Physical characteristics
- • location: Jackson
- • coordinates: 44°14′6″N 71°7′31″W﻿ / ﻿44.23500°N 71.12528°W
- • elevation: 2,130 ft (650 m)
- Mouth: Saco River
- • location: Bartlett
- • coordinates: 44°5′42″N 71°9′51″W﻿ / ﻿44.09500°N 71.16417°W
- • elevation: 505 ft (154 m)
- Length: 13.2 mi (21.2 km)

Basin features
- • left: East Fork, Slippery Brook

= East Branch Saco River =

The East Branch of the Saco River is a 13.2 mi river in the White Mountains of New Hampshire in the United States. It is a tributary of the Saco River, which flows to the Atlantic Ocean in Maine.

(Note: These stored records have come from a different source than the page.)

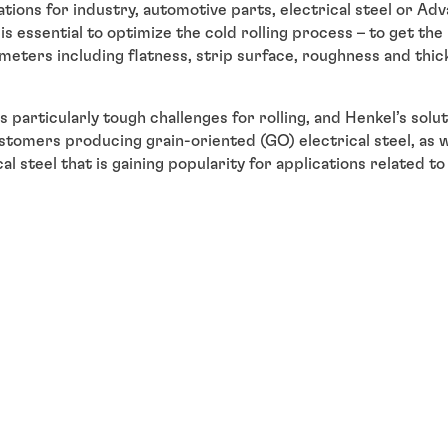
ations for industry, automotive parts, electrical steel or A
is essential to optimize the cold rolling process – to get th
ameters including flatness, strip surface, roughness and thic
s particularly tough challenges for rolling, and Henkel’s sol
ustomers producing grain-oriented (GO) electrical steel, as w
l steel that is gaining popularity for applications related to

The East Branch rises near the northern boundary of Jackson, New Hampshire, in an area just south of the Wild River, east of Black Mountain Ski Area, and southwest of the Baldface mountains. The river flows south through the White Mountain National Forest in an area that is devoted more to logging than other portions of the forest. Leaving the forest, the river enters the town of Bartlett, reaching the Saco River at Lower Bartlett village, just downstream of the Ellis River confluence with the Saco.